This week had been pretty good:
Last Saturday, Mary, who's kind of our landlady and head of Nama Simba Nursery School, brought us a plate of Samosas! It made me so unbelievebly happy! They were super tasty and it meant we didn't have to cook dinner that night or lunch the next day.
Monday was our first day volunteering at Nama Simba Nursery School. Trying to control around 60 pre-school aged children is hard enough, but throw in a language barrier and a lack of toilets (and an apparent lack of knowledge of the latrine), and it's nice to know that they go home at one o'clock in the afternoon and you can relax for the rest of the day.

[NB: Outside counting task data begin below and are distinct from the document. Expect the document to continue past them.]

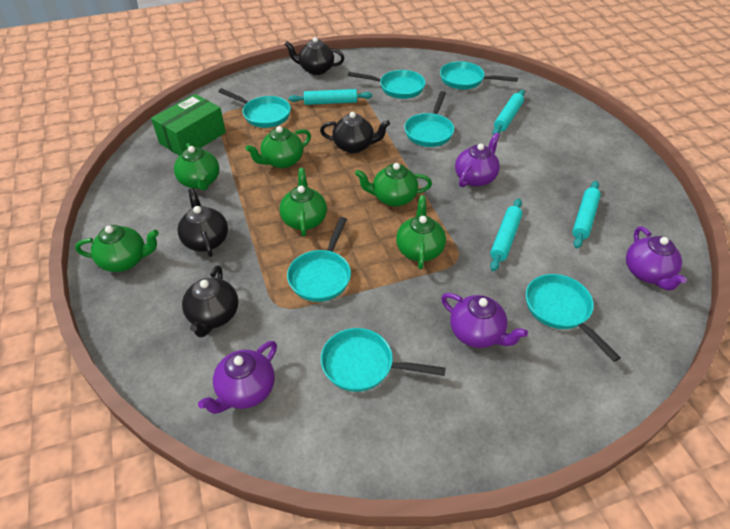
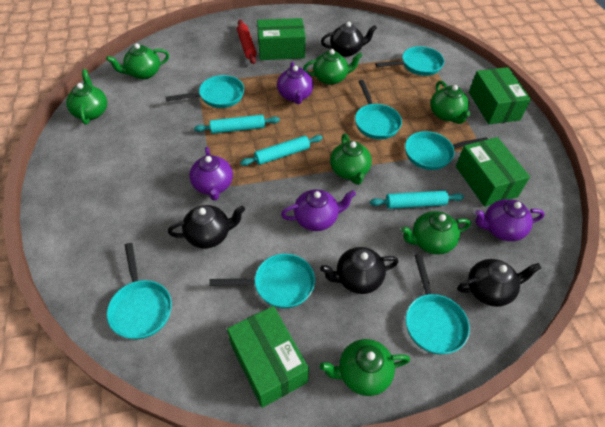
green box: [151,94,226,156] = 1 -> [227,306,309,408] [257,18,306,60] [456,137,530,207] [469,67,531,124] = 4
green teapot: [75,225,159,272] [174,143,220,191] [245,126,311,168] [279,168,327,237] [355,163,432,207] [396,195,446,269] = 6 -> [66,69,107,125] [106,43,169,80] [303,49,363,85] [320,339,410,396] [330,133,372,185] [401,211,471,254] [430,81,471,124] = 7
red rolling pin: none = 0 -> [237,20,256,64] = 1
turquoise rolling pin: [288,89,372,105] [490,198,523,271] [492,90,525,135] [572,181,601,249] = 4 -> [194,115,280,134] [240,135,323,166] [370,191,464,209] = 3

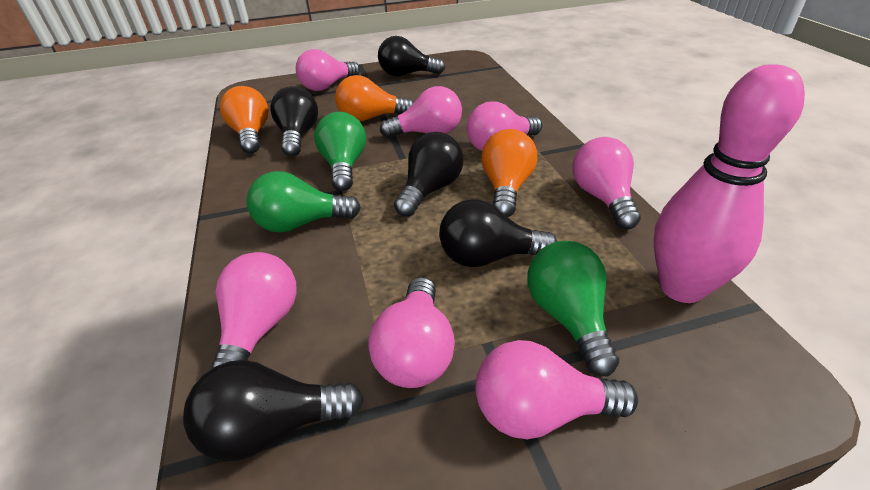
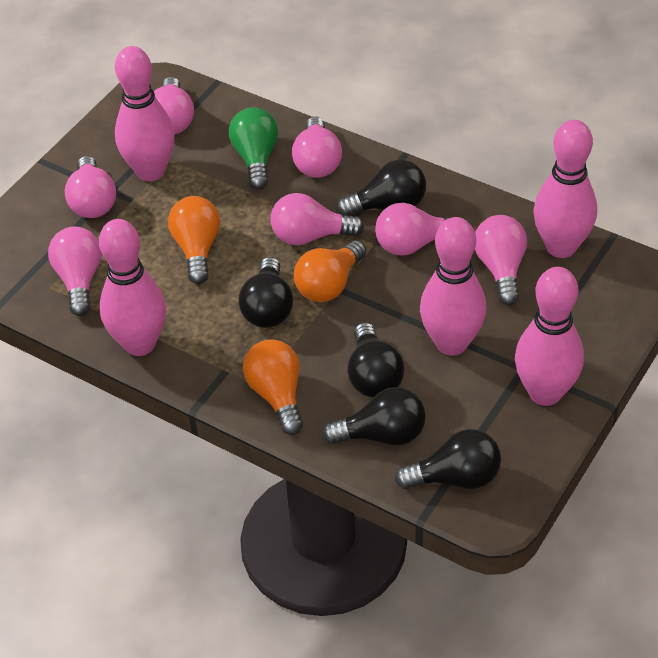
green light bulb: [247,171,361,233] [314,112,366,191] [527,241,619,376] = 3 -> [229,107,278,190] = 1
pink bowling pin: [654,64,805,303] = 1 -> [99,219,166,356] [115,46,175,181] [420,217,486,356] [515,267,584,406] [533,120,597,258] = 5

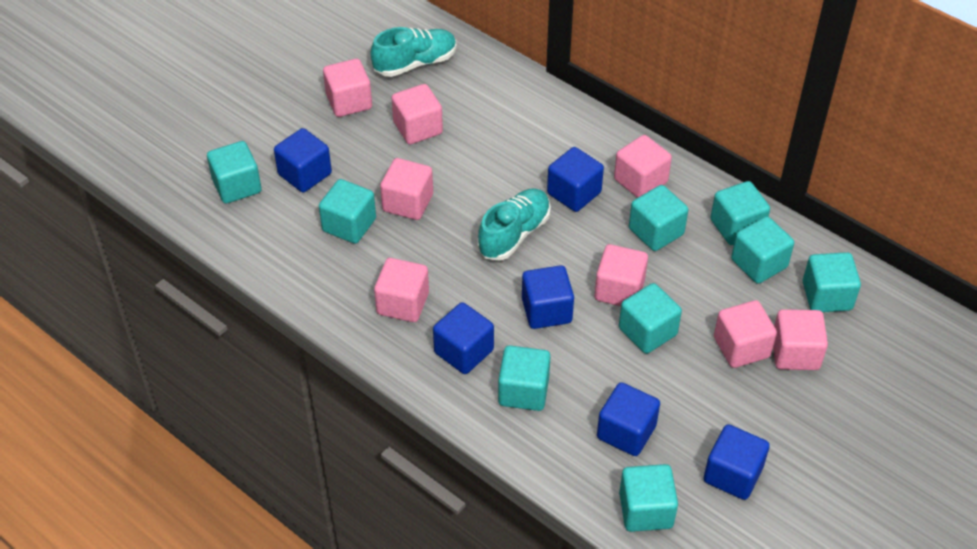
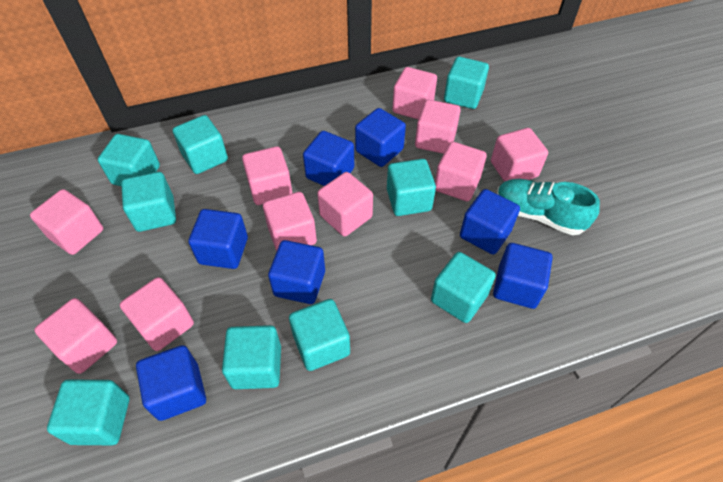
blue cube: [274,128,332,193] [433,302,494,374] [522,265,574,329] [547,147,604,212] [597,382,660,456] [704,424,770,500] = 6 -> [136,345,206,421] [188,209,248,269] [268,240,325,304] [303,131,354,186] [355,108,406,167] [460,189,520,255] [493,243,553,309] = 7
pink cube: [323,59,372,117] [374,258,429,322] [380,158,433,220] [391,84,443,144] [595,244,648,306] [614,135,672,198] [714,300,777,368] [773,309,828,370] = 8 -> [30,189,103,255] [34,298,117,374] [120,277,194,351] [242,146,292,205] [263,192,317,251] [317,172,373,236] [392,67,437,119] [415,100,461,154] [435,142,487,201] [491,128,548,182] = 10
turquoise shoe: [370,27,457,77] [478,189,551,261] = 2 -> [497,179,600,235] = 1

On Wednesday we went to Steph, Matilda and Georgie's house in Nancholi for lunch. We got a bit lost on the way there but it was so worth the wait, the chocolate banana cake (cooked on a hotplate!) was amazing! We've just bought the ingredients and plan to try out the recipe very soon! Afterwards we sat in on one of their projects, which is a women's group for the local community, and helped to make necklaces from lovely Malawian chitenje cloth.
On Thursday we taught an IT class in the Samaritan Trust's new computer suite. The students' task was to type up the following:
Dear Sir (or) Hospital,
My name is . . . . . . . . . . . and I am looking for a job as a nurse. Are you hiring?
It made me realise just how much I take being able to use a computer for granted! Some of the students in the class were the same age as me and yet it took them half the lesson to find Microsoft Word! It was really nice to be teaching them something that will be really useful to them in the future though, hopefully by the time I leave they'll be typing like pros!
Yesterday one of the older boys at Samaritan's got a deep cut in his finger and one of the younger boys had a pre-existing infected cut on his knee, so Catriona and I went along to the hopsital to help speed things up and find out where to go and what to do if we ever needed to take someone to the hospital by ourselves. Now Catriona and I already get stared at a lot because white people aren't very common around where we live, and the boy with the boy with the sceptic cut on his knee was hit by a car a while back and lost his other leg. So when the three of us walked into the busy hospital pharmacy and then an albino man (who was actually very nice and helped us when we got lost) came and stood behind us in the queue, I don't think there was one person in that room that didn't try to get a good look at us all.